### The data:
○ ○ ○

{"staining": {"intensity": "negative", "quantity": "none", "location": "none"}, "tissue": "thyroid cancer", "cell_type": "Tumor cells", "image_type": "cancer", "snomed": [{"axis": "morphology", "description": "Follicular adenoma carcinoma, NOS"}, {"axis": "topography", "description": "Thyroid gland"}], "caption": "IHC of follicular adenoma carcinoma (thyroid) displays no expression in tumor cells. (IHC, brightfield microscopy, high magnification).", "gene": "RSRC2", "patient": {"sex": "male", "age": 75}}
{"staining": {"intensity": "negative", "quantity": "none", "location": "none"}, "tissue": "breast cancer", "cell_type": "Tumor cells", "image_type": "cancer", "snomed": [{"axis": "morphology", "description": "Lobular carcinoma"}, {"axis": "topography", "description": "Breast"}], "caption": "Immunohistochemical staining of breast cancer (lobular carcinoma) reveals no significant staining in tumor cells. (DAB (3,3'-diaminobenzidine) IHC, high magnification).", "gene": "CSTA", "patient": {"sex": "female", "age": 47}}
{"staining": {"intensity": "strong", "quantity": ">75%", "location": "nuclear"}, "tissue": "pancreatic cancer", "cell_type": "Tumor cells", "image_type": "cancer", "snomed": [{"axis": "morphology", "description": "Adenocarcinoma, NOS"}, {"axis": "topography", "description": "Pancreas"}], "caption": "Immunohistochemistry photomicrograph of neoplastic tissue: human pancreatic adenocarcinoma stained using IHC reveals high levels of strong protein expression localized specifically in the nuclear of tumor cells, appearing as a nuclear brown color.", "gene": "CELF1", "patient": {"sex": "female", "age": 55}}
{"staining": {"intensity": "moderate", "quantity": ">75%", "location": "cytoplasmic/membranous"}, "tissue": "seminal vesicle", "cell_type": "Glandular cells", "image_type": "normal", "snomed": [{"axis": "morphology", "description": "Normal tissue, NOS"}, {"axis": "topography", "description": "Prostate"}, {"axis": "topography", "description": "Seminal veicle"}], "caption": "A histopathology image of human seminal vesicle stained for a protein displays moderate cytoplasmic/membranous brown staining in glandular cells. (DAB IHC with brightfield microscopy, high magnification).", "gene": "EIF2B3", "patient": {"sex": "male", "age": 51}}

○ ○ ○

### Your assignment:
Type out again, exactly as written, the lines from the beginning of the material through the one containing "staining of breast".

### Result of this exercise:
{"staining": {"intensity": "negative", "quantity": "none", "location": "none"}, "tissue": "thyroid cancer", "cell_type": "Tumor cells", "image_type": "cancer", "snomed": [{"axis": "morphology", "description": "Follicular adenoma carcinoma, NOS"}, {"axis": "topography", "description": "Thyroid gland"}], "caption": "IHC of follicular adenoma carcinoma (thyroid) displays no expression in tumor cells. (IHC, brightfield microscopy, high magnification).", "gene": "RSRC2", "patient": {"sex": "male", "age": 75}}
{"staining": {"intensity": "negative", "quantity": "none", "location": "none"}, "tissue": "breast cancer", "cell_type": "Tumor cells", "image_type": "cancer", "snomed": [{"axis": "morphology", "description": "Lobular carcinoma"}, {"axis": "topography", "description": "Breast"}], "caption": "Immunohistochemical staining of breast cancer (lobular carcinoma) reveals no significant staining in tumor cells. (DAB (3,3'-diaminobenzidine) IHC, high magnification).", "gene": "CSTA", "patient": {"sex": "female", "age": 47}}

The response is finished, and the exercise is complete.